Nánási Michal, Vinař Tomáš, Brejová Broňa
Department of Computer Science, Faculty of Mathematics, Physics, and Informatics, Comenius University, Mlynská dolina, 842 48 Bratislava, Slovakia.
Algorithms Mol Biol. 2014 Mar 1;9(1):3. doi: 10.1186/1748-7188-9-3.
Short tandem repeats are ubiquitous in genomic sequences and due to their complex evolutionary history pose a challenge for sequence alignment tools.
To better account for the presence of tandem repeats in pairwise sequence alignments, we propose a simple tractable pair hidden Markov model that explicitly models their presence. Using the framework of gain functions, we design several optimization criteria for decoding this model and describe resulting decoding algorithms, ranging from the traditional Viterbi and posterior decoding to block-based decoding algorithms tailored to our model. We compare the accuracy of individual decoding algorithms on simulated and real data and find that our approach is superior to the classical three-state pair HMM.

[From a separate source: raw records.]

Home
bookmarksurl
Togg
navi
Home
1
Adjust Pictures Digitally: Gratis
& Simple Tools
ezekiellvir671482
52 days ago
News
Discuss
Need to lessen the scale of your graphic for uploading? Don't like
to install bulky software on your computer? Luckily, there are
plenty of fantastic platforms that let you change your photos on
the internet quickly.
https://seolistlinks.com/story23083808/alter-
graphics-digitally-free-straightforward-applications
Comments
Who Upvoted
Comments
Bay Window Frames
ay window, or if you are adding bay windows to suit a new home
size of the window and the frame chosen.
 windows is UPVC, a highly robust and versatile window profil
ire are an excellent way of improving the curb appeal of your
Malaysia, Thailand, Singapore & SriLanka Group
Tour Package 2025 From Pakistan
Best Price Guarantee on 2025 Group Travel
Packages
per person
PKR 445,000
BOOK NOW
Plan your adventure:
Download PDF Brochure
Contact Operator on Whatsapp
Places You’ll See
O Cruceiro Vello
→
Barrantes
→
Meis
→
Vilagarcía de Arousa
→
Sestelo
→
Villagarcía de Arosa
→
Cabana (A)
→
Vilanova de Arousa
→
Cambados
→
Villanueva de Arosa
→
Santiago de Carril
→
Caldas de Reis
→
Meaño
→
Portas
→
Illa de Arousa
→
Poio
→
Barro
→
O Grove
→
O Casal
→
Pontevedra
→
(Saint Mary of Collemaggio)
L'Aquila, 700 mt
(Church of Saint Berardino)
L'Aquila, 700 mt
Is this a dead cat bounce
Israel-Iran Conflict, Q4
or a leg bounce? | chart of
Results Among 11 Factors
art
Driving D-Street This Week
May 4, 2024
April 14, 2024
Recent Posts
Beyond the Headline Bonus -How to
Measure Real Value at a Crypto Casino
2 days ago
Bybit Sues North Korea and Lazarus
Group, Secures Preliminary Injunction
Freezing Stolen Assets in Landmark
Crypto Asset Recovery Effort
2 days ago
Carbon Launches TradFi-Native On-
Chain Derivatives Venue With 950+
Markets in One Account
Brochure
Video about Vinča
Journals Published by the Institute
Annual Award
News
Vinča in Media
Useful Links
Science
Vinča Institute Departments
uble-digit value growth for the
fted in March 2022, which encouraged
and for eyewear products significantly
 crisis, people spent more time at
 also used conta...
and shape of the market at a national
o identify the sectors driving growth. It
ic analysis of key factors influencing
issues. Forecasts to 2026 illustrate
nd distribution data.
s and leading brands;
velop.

Our study illustrates versatility of pair hidden Markov models coupled with appropriate decoding criteria as a modeling tool for capturing complex sequence features.
短串联重复序列在基因组序列中普遍存在,由于其复杂的进化历史,给序列比对工具带来了挑战。
为了在双序列比对中更好地考虑串联重复序列的存在,我们提出了一个简单易处理的配对隐马尔可夫模型,该模型明确地对其存在进行建模。利用增益函数框架,我们设计了几种用于解码此模型的优化标准,并描述了由此产生的解码算法,从传统的维特比解码和后验解码到针对我们模型定制的基于块的解码算法。我们在模拟数据和真实数据上比较了各个解码算法的准确性,发现我们的方法优于经典的三状态配对隐马尔可夫模型。
我们的研究说明了配对隐马尔可夫模型与适当的解码标准相结合作为捕获复杂序列特征的建模工具的通用性。